Qualcomm vai adquirir a Modular

Detalhes da aquisição e avaliação

  • Relatada como um negócio inteiramente em ações, em torno de US$ 4 bilhões; alguns participantes duvidam desse valor, enquanto outros apontam documentos da SEC e as contas do comunicado como “direcionalmente precisos”.
  • Há debate sobre se isso é principalmente uma acquihire ou uma aposta tecnológica; vários argumentam que US$ 4 bilhões é alto demais para uma acquihire pura, então a Qualcomm deve estar valorizando a stack.
  • Alguns comentários dizem que os funcionários podem ter ficado financeiramente desapontados com os termos, mas os detalhes não estão claros.

Impacto na linguagem Mojo

  • Muitos estão preocupados com o futuro da Mojo sob um grande fornecedor de hardware: prioridade, recursos e se ela continuará sendo multiplataforma.
  • Várias referências (inclusive de comunicações da Modular) afirmam que o compilador ainda está planejado para ser open source este ano, com agosto mencionado especificamente.
  • As pessoas enfatizam que apenas abrir o código não basta; governança, liderança da comunidade e incentivos de longo prazo importarão mais.

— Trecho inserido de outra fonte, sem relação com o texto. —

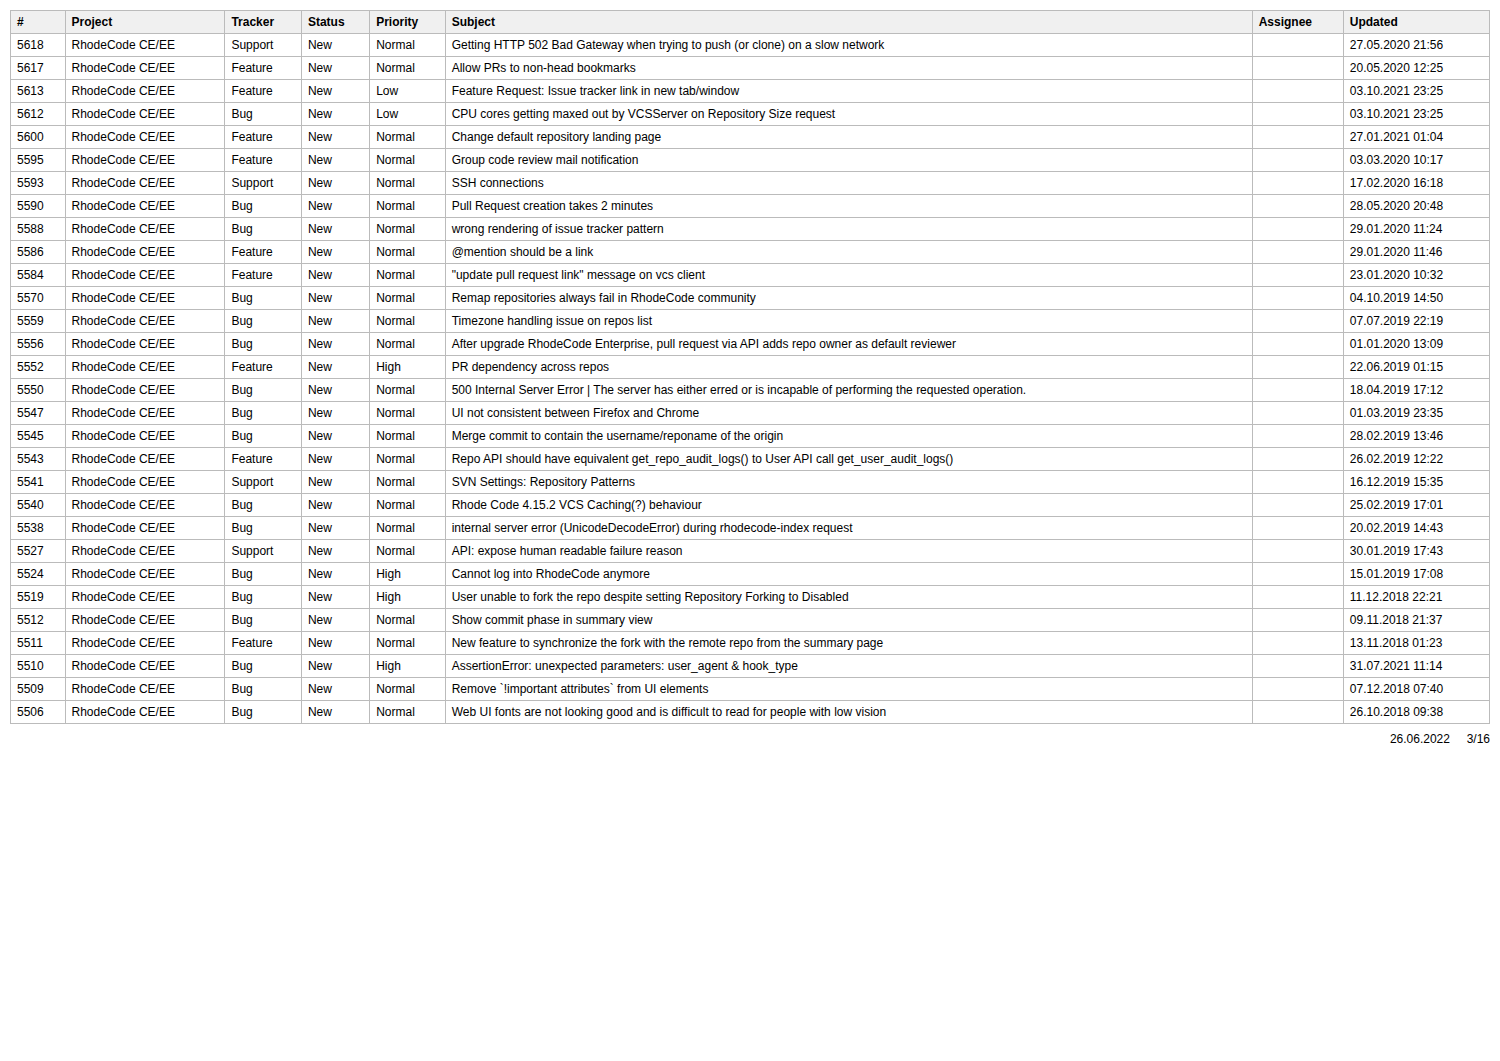| # | Project | Tracker | Status | Priority | Subject | Assignee | Updated |
| --- | --- | --- | --- | --- | --- | --- | --- |
| 5618 | RhodeCode CE/EE | Support | New | Normal | Getting HTTP 502 Bad Gateway when trying to push (or clone) on a slow network | | 27.05.2020 21:56 |
| 5617 | RhodeCode CE/EE | Feature | New | Normal | Allow PRs to non-head bookmarks | | 20.05.2020 12:25 |
| 5613 | RhodeCode CE/EE | Feature | New | Low | Feature Request: Issue tracker link in new tab/window | | 03.10.2021 23:25 |
| 5612 | RhodeCode CE/EE | Bug | New | Low | CPU cores getting maxed out by VCSServer on Repository Size request | | 03.10.2021 23:25 |
| 5600 | RhodeCode CE/EE | Feature | New | Normal | Change default repository landing page | | 27.01.2021 01:04 |
| 5595 | RhodeCode CE/EE | Feature | New | Normal | Group code review mail notification | | 03.03.2020 10:17 |
| 5593 | RhodeCode CE/EE | Support | New | Normal | SSH connections | | 17.02.2020 16:18 |
| 5590 | RhodeCode CE/EE | Bug | New | Normal | Pull Request creation takes 2 minutes | | 28.05.2020 20:48 |
| 5588 | RhodeCode CE/EE | Bug | New | Normal | wrong rendering of issue tracker pattern | | 29.01.2020 11:24 |
| 5586 | RhodeCode CE/EE | Feature | New | Normal | @mention should be a link | | 29.01.2020 11:46 |
| 5584 | RhodeCode CE/EE | Feature | New | Normal | "update pull request link" message on vcs client | | 23.01.2020 10:32 |
| 5570 | RhodeCode CE/EE | Bug | New | Normal | Remap repositories always fail in RhodeCode community | | 04.10.2019 14:50 |
| 5559 | RhodeCode CE/EE | Bug | New | Normal | Timezone handling issue on repos list | | 07.07.2019 22:19 |
| 5556 | RhodeCode CE/EE | Bug | New | Normal | After upgrade RhodeCode Enterprise, pull request via API adds repo owner as default reviewer | | 01.01.2020 13:09 |
| 5552 | RhodeCode CE/EE | Feature | New | High | PR dependency across repos | | 22.06.2019 01:15 |
| 5550 | RhodeCode CE/EE | Bug | New | Normal | 500 Internal Server Error / The server has either erred or is incapable of performing the requested operation. | | 18.04.2019 17:12 |
| 5547 | RhodeCode CE/EE | Bug | New | Normal | UI not consistent between Firefox and Chrome | | 01.03.2019 23:35 |
| 5545 | RhodeCode CE/EE | Bug | New | Normal | Merge commit to contain the username/reponame of the origin | | 28.02.2019 13:46 |
| 5543 | RhodeCode CE/EE | Feature | New | Normal | Repo API should have equivalent get_repo_audit_logs() to User API call get_user_audit_logs() | | 26.02.2019 12:22 |
| 5541 | RhodeCode CE/EE | Support | New | Normal | SVN Settings: Repository Patterns | | 16.12.2019 15:35 |
| 5540 | RhodeCode CE/EE | Bug | New | Normal | Rhode Code 4.15.2 VCS Caching(?) behaviour | | 25.02.2019 17:01 |
| 5538 | RhodeCode CE/EE | Bug | New | Normal | internal server error (UnicodeDecodeError) during rhodecode-index request | | 20.02.2019 14:43 |
| 5527 | RhodeCode CE/EE | Support | New | Normal | API: expose human readable failure reason | | 30.01.2019 17:43 |
| 5524 | RhodeCode CE/EE | Bug | New | High | Cannot log into RhodeCode anymore | | 15.01.2019 17:08 |
| 5519 | RhodeCode CE/EE | Bug | New | High | User unable to fork the repo despite setting Repository Forking to Disabled | | 11.12.2018 22:21 |
| 5512 | RhodeCode CE/EE | Bug | New | Normal | Show commit phase in summary view | | 09.11.2018 21:37 |
| 5511 | RhodeCode CE/EE | Feature | New | Normal | New feature to synchronize the fork with the remote repo from the summary page | | 13.11.2018 01:23 |
| 5510 | RhodeCode CE/EE | Bug | New | High | AssertionError: unexpected parameters: user_agent & hook_type | | 31.07.2021 11:14 |
| 5509 | RhodeCode CE/EE | Bug | New | Normal | Remove `!important attributes` from UI elements | | 07.12.2018 07:40 |
| 5506 | RhodeCode CE/EE | Bug | New | Normal | Web UI fonts are not looking good and is difficult to read for people with low vision | | 26.10.2018 09:38 |
26.06.2022 3/16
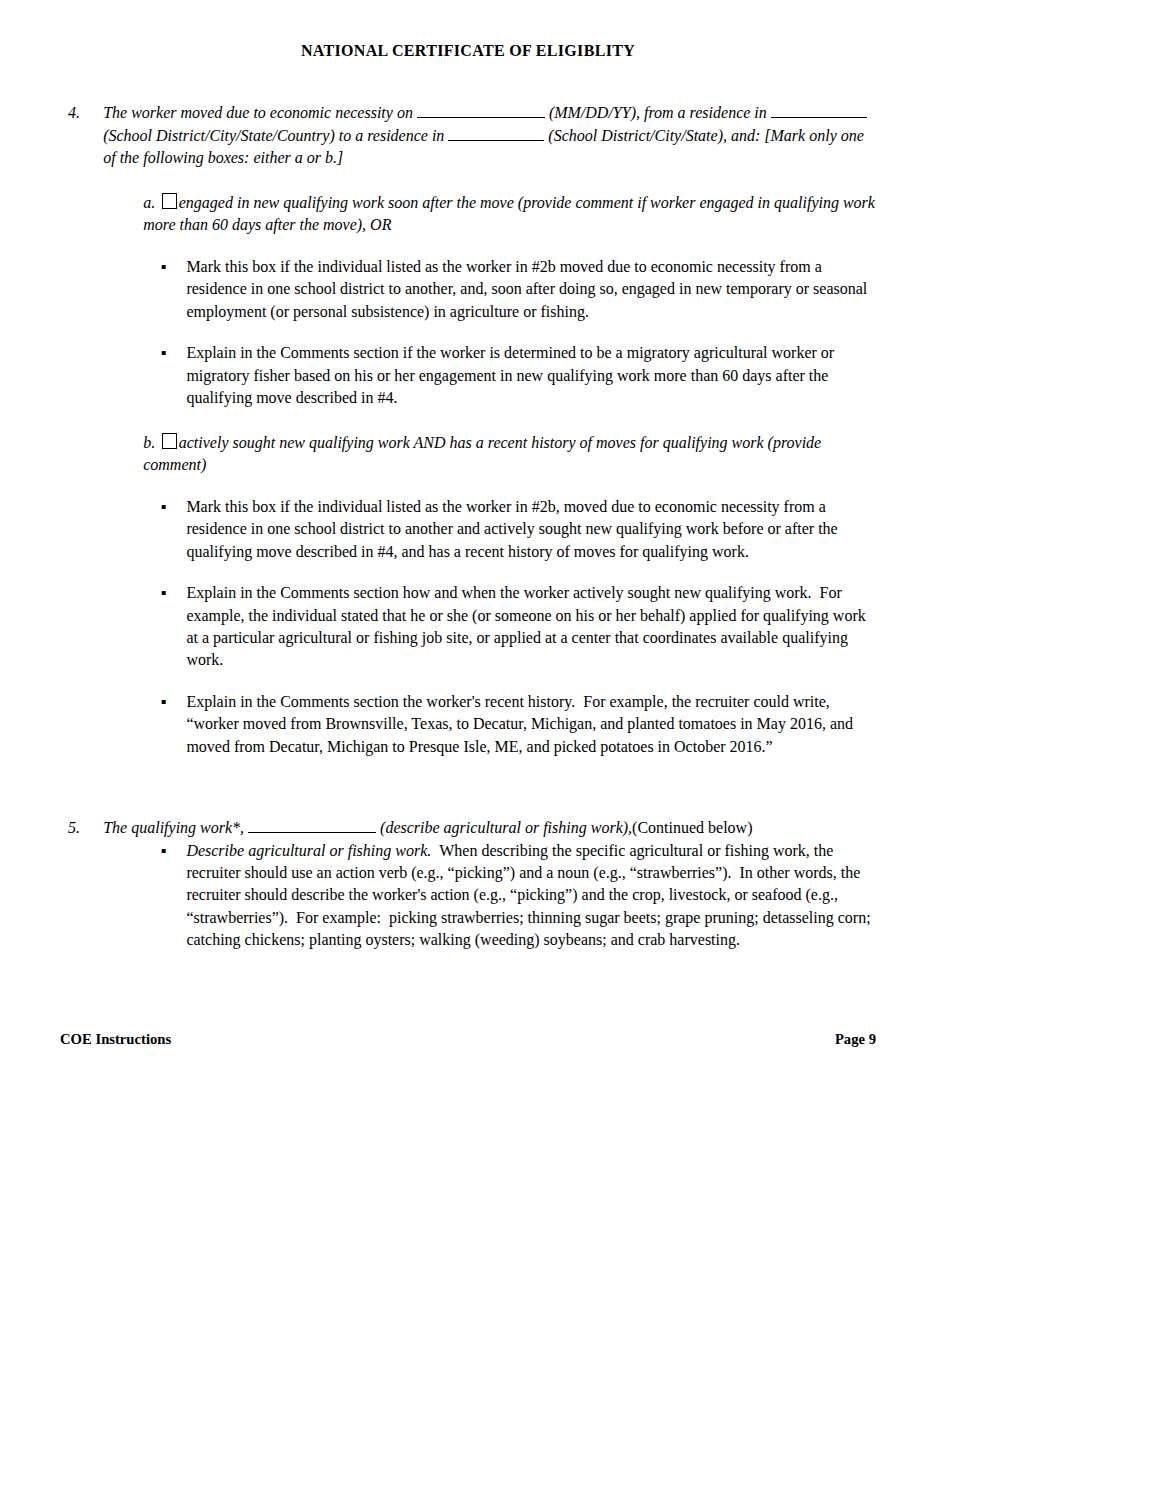NATIONAL CERTIFICATE OF ELIGIBLITY
4.
The worker moved due to economic necessity on (MM/DD/YY), from a residence in (School District/City/State/Country) to a residence in (School District/City/State), and: [Mark only one of the following boxes: either a or b.]
a. engaged in new qualifying work soon after the move (provide comment if worker engaged in qualifying work more than 60 days after the move), OR
Mark this box if the individual listed as the worker in #2b moved due to economic necessity from a residence in one school district to another, and, soon after doing so, engaged in new temporary or seasonal employment (or personal subsistence) in agriculture or fishing.
Explain in the Comments section if the worker is determined to be a migratory agricultural worker or migratory fisher based on his or her engagement in new qualifying work more than 60 days after the qualifying move described in #4.
b. actively sought new qualifying work AND has a recent history of moves for qualifying work (provide comment)
Mark this box if the individual listed as the worker in #2b, moved due to economic necessity from a residence in one school district to another and actively sought new qualifying work before or after the qualifying move described in #4, and has a recent history of moves for qualifying work.
Explain in the Comments section how and when the worker actively sought new qualifying work. For example, the individual stated that he or she (or someone on his or her behalf) applied for qualifying work at a particular agricultural or fishing job site, or applied at a center that coordinates available qualifying work.
Explain in the Comments section the worker's recent history. For example, the recruiter could write, “worker moved from Brownsville, Texas, to Decatur, Michigan, and planted tomatoes in May 2016, and moved from Decatur, Michigan to Presque Isle, ME, and picked potatoes in October 2016.”
5.
The qualifying work*, (describe agricultural or fishing work),(Continued below)
Describe agricultural or fishing work. When describing the specific agricultural or fishing work, the recruiter should use an action verb (e.g., “picking”) and a noun (e.g., “strawberries”). In other words, the recruiter should describe the worker's action (e.g., “picking”) and the crop, livestock, or seafood (e.g., “strawberries”). For example: picking strawberries; thinning sugar beets; grape pruning; detasseling corn; catching chickens; planting oysters; walking (weeding) soybeans; and crab harvesting.
COE Instructions Page 9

Debates sobre design da linguagem e ecossistema

  • Sentimentos mistos sobre a Mojo ser parecida com Python:
    • Alguns veem isso como necessário para conquistar atenção em ML, dado o fracasso de iniciativas passadas como “Swift for TensorFlow”.
    • Outros lamentam os “pythonismos” herdados e se perguntam o que poderia ter surgido de uma linguagem “do zero”.
  • Comparações com Rust, Zig, Julia, Lisp e DSLs Python+GPU (Triton, JAX, JITs de fornecedores):
    • Vários duvidam que Rust/Zig venham a vencer em ciência de dados/IA por causa da ergonomia.
    • Julia é defendida como mais do que “Python sobre LLVM”, mas vista por alguns como presa a um nicho acadêmico.
  • As opiniões sobre as perspectivas da Mojo se dividem: alguns acham que ela “já perdeu” para Python/Julia e stacks de fornecedores; outros estão convencidos de que ela alcançará o mainstream.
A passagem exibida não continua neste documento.